I am a planner. I have my whole life planned. And honestly, it’s gone pretty dang close to plan. I graduated from college in four years, got the job, got married, had stair step kids, and got the graduate degree. Everything in life has gone according to plan.
Until Lily.
Don’t get me wrong. She was planned. She was wanted. But from the moment I was pregnant with her, things seemed to go awry.
I had early bleeding that was very scary. I thought I might lose her at five weeks along. Ultrasounds found a subcutaneous hematoma at eight weeks pregnant. I had an ovarian cyst and uterine fibroids. Then, of course, there was the big moment when it was confirmed to me that my life was changing forever and, no matter what happened, the best case scenario would be that I would have a severely disabled child with organ failure.
Lily and I defied the odds and I kept her in my belly to term but even then, she changed the plan and I had to have an emergency c-section four hours away from where I was supposed to give birth because she was a footling breech and I had no idea I was even in labor.
Cut to the ICN. We were just about out and doctors reminded us over and over that we would be back. Kidney babies always came back to be admitted for the smallest thing. I told myself that we would be different. We would be the ones who didn’t have to come back. But here I am, writing this from a small room at Family House in San Francisco because we came back.
The doctors try to be nice when they remind you that they did tell us that we would be back. They say the most heinous thing without blinking an eye. “Your daughter’s kidneys are dying and this is their last cry for help.” And as a mom, you sit there. You listen. You smile. You hold your baby close, grateful that there are medical advancements that make her life possible.
But on the inside, you scream that this wasn’t the plan. This wasn’t supposed to happen. I was supposed to be home with my three healthy children. I was supposed to get a normal life. My baby was supposed to get a normal life.
But that isn’t what happened. The plan failed.
Being a parent is giving up control. You create another person who makes decisions despite what you might want. But being a medical parent is the ultimate loss of control.

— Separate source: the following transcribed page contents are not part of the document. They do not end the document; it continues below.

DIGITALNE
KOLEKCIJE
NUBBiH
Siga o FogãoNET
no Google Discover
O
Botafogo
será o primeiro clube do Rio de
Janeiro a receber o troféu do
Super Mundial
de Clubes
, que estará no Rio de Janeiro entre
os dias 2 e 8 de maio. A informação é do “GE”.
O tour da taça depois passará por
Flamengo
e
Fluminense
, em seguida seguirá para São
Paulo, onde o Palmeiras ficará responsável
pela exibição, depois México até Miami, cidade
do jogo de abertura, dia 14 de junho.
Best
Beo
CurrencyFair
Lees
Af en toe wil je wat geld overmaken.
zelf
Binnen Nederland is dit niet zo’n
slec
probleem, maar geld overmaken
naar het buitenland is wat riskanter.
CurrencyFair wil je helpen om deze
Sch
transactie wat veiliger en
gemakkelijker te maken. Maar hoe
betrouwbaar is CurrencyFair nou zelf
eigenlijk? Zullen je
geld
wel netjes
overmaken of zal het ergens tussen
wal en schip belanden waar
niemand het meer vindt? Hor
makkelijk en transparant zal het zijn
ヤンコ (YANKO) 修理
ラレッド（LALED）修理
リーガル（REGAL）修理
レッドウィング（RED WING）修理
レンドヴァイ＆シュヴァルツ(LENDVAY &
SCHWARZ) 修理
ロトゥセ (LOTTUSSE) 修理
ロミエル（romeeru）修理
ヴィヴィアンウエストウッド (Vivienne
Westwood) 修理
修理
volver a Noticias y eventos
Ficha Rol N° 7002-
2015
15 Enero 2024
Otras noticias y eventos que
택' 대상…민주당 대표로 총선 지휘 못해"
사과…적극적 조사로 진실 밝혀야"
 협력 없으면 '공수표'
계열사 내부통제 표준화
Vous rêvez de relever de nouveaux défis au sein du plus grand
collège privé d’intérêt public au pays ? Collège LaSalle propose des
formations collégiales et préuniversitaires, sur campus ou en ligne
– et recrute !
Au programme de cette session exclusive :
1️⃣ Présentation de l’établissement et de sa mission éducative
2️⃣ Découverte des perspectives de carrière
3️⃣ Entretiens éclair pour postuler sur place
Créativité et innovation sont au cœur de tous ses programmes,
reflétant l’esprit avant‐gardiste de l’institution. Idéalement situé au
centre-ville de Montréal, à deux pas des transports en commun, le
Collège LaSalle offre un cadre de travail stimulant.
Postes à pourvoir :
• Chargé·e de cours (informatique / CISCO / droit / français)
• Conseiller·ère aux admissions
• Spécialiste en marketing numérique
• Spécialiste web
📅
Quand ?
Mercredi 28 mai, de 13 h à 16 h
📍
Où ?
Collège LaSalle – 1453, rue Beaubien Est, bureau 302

As a mom with a medically fragile baby, I have realized that I want to advocate for the other parents who had big plans for their children. The parents who don’t know if their babies will survive. The parents who don’t know if tonight will be the night that they have to go back to the hospital.
I want to give those parents hope that they are not alone. We are here. We are warriors. Even when we are terrified of what will happen tomorrow, we still get up.
I’m not sure yet how I will be that person for other out-of control, control freak parents but I do know that that is my calling and as I cope with my complete loss of control, I hope that I can help another parent feel a little more in control of their own stories.